Через призму лет эта фраза кажется понятной и простительной, но тогда она меня больно уколола. Карсон он просто проигнорировал. Через какое-то время она сказала: «Тенн, милый, пошли отсюда!» — дело было уже после приступа ее болезни, я повел ее с этого приема, и моя рука чувствовала, как она дрожит, а наш уход казался долгим-предолгим.
Другой уход был более болезненным.
Карсон сделала ошибку — присутствовала на премьере своей пьесы «Квадратный корень чудесного», и еще более грубую ошибку — дождалась, когда выйдут рецензии.
Они были просто ужасны.
Карсон снова сказала мне: «Тенн, выведи меня отсюда». И это был еще более долгий и еще более мучительный уход.
Третий наш совместный уход был также с празднования премьеры — с открытия в Нью-Йорке в 1948 году спектакля «Лето и дым» в постановке Марго Джонс. На этот раз уже я предложил Карсон: «Пошли отсюда». И это был долгий и мучительный уход, все смотрели на нас, не скрывая своих чувств… и чувства эти добрыми не были. Я жил тогда в квартире, спроектированной Тони Смитом, на Восточной пятьдесят восьмой улице. Утром я проснулся, потому что играли Моцарта. Это ко мне пришла Карсон и поставила пластинку, чтобы я проснулся с комфортом.
Ни комфорт, ни жалость — от нее точно нет комфорта — мне были не нужны, и я велел Фрэнку Мерло (он появится в этой книге позже; я жил с ним очень, очень долго) снять Моцарта и проводить Карсон до такси, прежде чем я встану.
Мне хотелось вернуться к работе: одному и немедленно.
В Новом Орлеане, осенью 1947 года, я занимал одну из самых замечательных квартир из всех, в каких мне довелось жить. Она была на втором этаже дома Дика Ормза, вблизи угла улиц Св. Петра и Королевской, и так как Дик работал в антикварном магазине и обладал изысканным вкусом, квартира была удивительно красиво обставлена. Больше всего мне там нравились стеклянная крыша и длинный обеденный стол под ней — они обеспечивали меня идеальными условиями для работы по утрам. Вы знаете, Новый Орлеан лежит немного ниже уровня моря, и может быть поэтому облака и небо там кажутся ближе. В Новом Орлеане всегда создается ощущение, что облака — вот они, рядом. Предполагаю, что это не настоящие облака, а просто пар от Миссисипи, но сквозь стеклянную крышу они казались такими близкими, что если бы не стекло, их можно было бы потрогать. Они были летучими, находились в постоянном движении. Я целыми днями был один. В соответствии с моими привычкам, которым следую по сей день, я рано вставал, пил черный кофе и сразу садился за работу.

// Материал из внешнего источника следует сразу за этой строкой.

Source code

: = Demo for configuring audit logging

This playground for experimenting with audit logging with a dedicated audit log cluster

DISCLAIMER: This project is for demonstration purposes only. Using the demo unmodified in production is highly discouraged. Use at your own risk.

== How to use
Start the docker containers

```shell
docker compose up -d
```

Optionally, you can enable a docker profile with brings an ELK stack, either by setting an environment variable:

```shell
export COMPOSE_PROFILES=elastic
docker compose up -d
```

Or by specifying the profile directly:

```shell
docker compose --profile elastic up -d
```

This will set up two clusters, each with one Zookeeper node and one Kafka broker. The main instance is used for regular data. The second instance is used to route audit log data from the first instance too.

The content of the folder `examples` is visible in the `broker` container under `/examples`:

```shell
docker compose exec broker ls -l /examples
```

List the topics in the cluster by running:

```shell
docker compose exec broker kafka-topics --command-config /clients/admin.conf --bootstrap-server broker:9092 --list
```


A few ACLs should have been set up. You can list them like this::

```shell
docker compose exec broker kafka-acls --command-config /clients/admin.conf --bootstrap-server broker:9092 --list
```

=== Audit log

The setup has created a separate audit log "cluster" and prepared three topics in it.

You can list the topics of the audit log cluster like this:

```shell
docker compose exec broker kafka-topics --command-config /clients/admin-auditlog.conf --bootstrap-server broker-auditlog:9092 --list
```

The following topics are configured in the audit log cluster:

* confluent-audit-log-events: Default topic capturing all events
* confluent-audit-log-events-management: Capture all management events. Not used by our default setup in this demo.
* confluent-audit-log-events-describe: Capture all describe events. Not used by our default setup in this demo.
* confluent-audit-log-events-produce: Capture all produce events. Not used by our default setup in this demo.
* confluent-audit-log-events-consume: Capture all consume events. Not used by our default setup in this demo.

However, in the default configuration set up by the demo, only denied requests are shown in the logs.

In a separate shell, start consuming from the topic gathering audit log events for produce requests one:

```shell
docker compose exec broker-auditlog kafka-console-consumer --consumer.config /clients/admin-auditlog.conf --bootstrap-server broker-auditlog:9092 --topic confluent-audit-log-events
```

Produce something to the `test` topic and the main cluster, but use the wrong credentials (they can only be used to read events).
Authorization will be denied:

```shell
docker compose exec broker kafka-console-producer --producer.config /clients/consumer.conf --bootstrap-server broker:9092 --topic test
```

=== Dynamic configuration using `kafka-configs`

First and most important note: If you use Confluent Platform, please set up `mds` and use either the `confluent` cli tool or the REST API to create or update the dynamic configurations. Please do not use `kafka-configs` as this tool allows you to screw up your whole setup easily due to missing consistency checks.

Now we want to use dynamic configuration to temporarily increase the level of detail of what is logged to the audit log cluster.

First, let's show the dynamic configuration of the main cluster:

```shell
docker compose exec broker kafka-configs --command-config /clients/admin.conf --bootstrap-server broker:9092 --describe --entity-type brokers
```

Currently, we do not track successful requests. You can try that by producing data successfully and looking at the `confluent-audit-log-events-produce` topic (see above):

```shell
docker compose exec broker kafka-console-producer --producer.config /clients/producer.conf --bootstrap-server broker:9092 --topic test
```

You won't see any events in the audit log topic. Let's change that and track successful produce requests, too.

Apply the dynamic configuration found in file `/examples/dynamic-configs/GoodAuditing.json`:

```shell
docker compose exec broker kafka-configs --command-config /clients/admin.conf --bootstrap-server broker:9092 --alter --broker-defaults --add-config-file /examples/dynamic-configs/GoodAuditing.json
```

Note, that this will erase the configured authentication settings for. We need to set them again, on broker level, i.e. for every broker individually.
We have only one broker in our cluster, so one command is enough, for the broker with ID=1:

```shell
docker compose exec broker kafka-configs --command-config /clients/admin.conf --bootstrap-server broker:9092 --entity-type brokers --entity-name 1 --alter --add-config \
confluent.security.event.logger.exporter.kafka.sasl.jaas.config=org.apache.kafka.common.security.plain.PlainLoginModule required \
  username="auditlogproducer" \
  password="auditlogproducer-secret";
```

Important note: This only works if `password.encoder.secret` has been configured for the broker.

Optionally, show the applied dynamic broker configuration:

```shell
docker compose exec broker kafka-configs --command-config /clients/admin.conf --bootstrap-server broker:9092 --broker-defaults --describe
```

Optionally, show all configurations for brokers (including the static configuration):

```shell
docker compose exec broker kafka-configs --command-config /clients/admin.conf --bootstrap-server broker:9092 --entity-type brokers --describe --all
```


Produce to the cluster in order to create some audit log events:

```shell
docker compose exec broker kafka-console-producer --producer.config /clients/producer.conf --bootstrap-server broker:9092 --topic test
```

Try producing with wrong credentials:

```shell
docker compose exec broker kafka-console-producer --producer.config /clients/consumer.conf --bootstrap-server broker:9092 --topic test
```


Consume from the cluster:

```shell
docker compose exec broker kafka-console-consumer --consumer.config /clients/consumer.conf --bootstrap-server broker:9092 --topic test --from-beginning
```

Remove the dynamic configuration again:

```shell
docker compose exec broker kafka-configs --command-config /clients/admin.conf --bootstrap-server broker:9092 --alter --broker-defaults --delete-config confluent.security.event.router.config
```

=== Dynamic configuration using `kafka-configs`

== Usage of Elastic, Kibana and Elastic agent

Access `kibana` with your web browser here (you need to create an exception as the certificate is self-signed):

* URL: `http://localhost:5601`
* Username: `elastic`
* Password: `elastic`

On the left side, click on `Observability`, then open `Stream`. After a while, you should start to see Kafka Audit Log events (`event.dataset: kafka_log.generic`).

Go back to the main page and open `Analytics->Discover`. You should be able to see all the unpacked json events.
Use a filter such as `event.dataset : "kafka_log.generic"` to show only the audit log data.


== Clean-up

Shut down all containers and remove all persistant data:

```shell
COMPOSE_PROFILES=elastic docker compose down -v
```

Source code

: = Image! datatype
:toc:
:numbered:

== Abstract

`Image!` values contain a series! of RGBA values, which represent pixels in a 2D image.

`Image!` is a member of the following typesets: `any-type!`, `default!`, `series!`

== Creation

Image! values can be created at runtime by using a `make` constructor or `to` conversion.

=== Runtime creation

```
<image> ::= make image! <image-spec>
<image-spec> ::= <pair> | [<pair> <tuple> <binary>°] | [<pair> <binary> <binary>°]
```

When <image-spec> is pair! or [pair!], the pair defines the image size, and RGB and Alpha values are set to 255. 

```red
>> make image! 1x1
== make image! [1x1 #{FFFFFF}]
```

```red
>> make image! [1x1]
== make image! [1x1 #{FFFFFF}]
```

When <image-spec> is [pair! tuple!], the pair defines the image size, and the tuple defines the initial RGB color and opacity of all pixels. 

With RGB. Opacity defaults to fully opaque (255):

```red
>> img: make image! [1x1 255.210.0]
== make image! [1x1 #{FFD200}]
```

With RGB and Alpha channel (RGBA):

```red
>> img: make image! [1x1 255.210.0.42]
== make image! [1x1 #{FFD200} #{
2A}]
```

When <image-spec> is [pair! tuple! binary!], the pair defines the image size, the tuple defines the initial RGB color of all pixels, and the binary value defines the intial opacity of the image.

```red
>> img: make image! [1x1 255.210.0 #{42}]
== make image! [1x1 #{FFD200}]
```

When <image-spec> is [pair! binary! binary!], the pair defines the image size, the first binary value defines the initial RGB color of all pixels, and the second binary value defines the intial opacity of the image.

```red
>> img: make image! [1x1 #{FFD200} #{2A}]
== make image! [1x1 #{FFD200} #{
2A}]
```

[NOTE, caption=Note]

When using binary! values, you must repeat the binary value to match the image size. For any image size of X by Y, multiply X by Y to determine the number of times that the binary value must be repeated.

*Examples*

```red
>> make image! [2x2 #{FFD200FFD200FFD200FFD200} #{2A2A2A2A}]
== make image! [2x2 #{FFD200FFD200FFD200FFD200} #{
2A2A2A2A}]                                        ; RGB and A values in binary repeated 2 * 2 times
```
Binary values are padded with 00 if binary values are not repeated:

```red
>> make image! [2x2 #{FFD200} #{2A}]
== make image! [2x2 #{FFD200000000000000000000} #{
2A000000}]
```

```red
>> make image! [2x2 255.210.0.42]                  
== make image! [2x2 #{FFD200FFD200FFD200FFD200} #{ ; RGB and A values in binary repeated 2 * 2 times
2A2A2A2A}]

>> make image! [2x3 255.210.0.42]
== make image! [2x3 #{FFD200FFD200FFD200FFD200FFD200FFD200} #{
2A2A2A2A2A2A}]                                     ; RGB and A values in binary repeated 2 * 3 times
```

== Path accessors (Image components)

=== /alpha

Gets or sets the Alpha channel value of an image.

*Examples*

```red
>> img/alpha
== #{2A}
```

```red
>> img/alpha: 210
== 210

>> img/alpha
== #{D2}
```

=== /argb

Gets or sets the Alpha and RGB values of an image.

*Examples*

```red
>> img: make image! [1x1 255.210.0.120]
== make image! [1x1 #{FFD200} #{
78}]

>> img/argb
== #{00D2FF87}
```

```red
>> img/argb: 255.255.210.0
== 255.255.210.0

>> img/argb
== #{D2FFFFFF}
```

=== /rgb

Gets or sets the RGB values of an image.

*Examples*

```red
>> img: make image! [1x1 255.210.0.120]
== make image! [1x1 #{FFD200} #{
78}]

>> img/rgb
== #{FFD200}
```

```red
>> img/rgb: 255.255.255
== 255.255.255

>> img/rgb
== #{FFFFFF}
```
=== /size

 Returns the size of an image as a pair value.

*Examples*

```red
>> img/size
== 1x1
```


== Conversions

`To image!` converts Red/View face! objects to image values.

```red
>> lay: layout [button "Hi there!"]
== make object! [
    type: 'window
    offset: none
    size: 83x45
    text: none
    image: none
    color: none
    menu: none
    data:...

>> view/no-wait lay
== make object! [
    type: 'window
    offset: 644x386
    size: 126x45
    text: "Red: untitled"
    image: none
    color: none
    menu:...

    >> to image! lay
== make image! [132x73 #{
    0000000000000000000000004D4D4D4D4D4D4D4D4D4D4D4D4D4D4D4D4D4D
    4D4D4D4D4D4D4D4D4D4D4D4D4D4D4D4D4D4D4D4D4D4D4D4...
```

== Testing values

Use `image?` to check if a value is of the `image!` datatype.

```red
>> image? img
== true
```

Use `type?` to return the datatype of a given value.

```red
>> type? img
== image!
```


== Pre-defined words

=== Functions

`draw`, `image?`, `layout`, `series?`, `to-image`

Я продолжал писать тогда «Лето и дым», но пьеса оказалась твердым орешком. Мисс Альма Уайнмиллер — может быть, самый лучший женский портрет, написанный мною в пьесах. Она, кажется, всегда существовала где-то в моей жизни, и перенести ее на бумагу не составило никакого труда. Но мальчик, которого она любила всю свою юность, Джонни Бьюкенен, никогда не казался мне реальным, а был всего лишь картонной фигурой, я знал это, расстраивался, но продолжал переписывать пьесу в течение нескольких месяцев, и написал немало ее вариантов. А потом, однажды вечером, думая, что закончил писать, прочитал ее вслух одному молодому человеку, дружественно ко мне настроенному. Он все время зевал во время чтения, поэтому я читал плохо, а когда закончил, он сделал свое уничтожающее замечание: «Как мог автор „Стеклянного зверинца“ написать такую плохую пьесу, как эта?»